=== DATASET ENTRIES ===
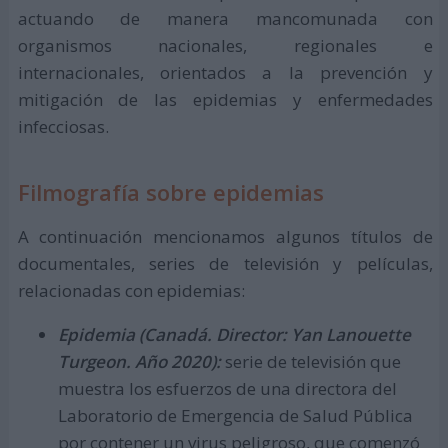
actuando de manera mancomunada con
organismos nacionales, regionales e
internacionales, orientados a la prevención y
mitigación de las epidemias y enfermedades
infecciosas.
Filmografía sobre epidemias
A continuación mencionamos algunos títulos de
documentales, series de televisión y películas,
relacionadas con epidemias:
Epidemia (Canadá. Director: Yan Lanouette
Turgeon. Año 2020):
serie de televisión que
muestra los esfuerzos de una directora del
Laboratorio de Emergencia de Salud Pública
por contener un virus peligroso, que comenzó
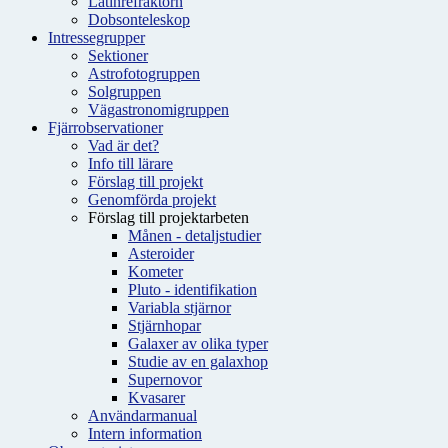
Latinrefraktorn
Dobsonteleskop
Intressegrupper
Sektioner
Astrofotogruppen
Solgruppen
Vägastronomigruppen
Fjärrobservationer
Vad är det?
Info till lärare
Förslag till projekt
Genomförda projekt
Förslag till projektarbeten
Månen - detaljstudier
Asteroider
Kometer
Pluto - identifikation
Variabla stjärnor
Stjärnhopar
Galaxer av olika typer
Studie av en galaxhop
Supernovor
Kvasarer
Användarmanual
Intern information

* * *

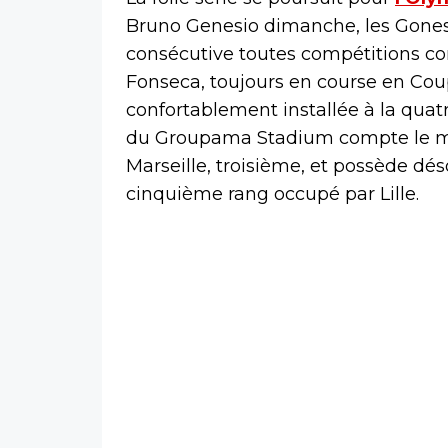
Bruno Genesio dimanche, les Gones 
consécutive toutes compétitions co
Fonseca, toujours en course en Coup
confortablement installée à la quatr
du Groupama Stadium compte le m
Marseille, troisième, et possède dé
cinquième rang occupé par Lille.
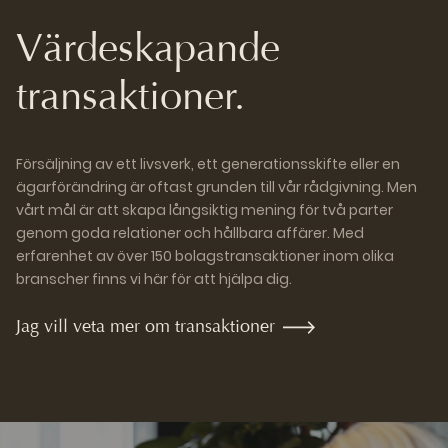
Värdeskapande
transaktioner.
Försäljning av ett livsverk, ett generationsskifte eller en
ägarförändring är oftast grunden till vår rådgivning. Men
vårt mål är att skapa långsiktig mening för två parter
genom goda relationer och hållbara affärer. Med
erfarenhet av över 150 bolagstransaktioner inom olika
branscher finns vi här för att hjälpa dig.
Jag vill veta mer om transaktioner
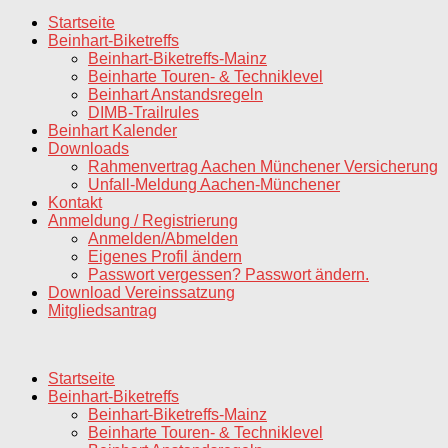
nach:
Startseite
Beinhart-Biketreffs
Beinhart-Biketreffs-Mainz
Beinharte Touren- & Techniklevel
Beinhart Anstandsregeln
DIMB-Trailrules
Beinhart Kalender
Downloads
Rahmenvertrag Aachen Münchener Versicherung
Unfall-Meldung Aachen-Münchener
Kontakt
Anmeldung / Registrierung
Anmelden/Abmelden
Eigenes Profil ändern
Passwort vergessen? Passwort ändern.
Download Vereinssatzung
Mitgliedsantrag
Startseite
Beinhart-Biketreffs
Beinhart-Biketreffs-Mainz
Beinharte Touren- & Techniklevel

...

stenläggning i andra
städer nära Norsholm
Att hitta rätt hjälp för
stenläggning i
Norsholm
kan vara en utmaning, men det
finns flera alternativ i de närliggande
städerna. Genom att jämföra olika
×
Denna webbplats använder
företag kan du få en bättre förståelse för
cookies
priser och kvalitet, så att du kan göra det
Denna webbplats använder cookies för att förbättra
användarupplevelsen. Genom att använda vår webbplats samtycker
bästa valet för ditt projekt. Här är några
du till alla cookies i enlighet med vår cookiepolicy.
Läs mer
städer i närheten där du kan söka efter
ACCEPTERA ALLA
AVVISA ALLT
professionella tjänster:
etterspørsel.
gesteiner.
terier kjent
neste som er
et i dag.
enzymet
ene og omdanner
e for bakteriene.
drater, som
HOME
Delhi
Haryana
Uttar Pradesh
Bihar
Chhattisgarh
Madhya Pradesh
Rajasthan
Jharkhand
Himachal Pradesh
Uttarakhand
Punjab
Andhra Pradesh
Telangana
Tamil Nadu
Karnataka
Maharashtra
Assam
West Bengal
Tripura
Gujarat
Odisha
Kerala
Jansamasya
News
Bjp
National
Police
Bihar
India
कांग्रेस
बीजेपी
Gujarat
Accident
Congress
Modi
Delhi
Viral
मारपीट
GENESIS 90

=== DIRECTIONS ===
Whichever lines of the material hold the word "använder", find and copy them.

=== ANSWER TO THIS TASK ===
Denna webbplats använder
Denna webbplats använder cookies för att förbättra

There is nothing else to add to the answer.